→ **Goal of the exercise**
The result should consist solely of the line containing "Вы уже зарегистрированы?" and the lines that follow it below, each reproduced exactly, the last line included.

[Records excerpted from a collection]
——————

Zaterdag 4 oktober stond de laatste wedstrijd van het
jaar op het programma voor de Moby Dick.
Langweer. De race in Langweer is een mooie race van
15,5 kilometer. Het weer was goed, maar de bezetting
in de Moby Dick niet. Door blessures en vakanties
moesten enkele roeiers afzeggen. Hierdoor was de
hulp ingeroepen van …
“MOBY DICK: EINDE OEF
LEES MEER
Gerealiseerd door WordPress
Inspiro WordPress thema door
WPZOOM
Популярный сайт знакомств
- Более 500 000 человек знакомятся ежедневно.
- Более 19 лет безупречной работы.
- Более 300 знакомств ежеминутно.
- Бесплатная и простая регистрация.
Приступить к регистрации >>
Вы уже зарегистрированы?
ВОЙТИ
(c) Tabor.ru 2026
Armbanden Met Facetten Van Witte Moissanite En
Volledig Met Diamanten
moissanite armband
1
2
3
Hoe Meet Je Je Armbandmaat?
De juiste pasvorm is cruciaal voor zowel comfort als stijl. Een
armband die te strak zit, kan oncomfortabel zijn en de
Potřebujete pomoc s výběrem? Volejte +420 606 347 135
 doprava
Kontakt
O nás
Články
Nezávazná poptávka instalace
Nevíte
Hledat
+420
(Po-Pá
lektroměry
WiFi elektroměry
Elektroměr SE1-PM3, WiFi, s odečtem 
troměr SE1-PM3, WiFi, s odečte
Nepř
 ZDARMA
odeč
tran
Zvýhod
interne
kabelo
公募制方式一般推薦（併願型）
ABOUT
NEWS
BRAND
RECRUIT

——————

→ **Response for this exercise**
Вы уже зарегистрированы?
ВОЙТИ
(c) Tabor.ru 2026
Armbanden Met Facetten Van Witte Moissanite En
Volledig Met Diamanten
moissanite armband
1
2
3
Hoe Meet Je Je Armbandmaat?
De juiste pasvorm is cruciaal voor zowel comfort als stijl. Een
armband die te strak zit, kan oncomfortabel zijn en de
Potřebujete pomoc s výběrem? Volejte +420 606 347 135
 doprava
Kontakt
O nás
Články
Nezávazná poptávka instalace
Nevíte
Hledat
+420
(Po-Pá
lektroměry
WiFi elektroměry
Elektroměr SE1-PM3, WiFi, s odečtem 
troměr SE1-PM3, WiFi, s odečte
Nepř
 ZDARMA
odeč
tran
Zvýhod
interne
kabelo
公募制方式一般推薦（併願型）
ABOUT
NEWS
BRAND
RECRUIT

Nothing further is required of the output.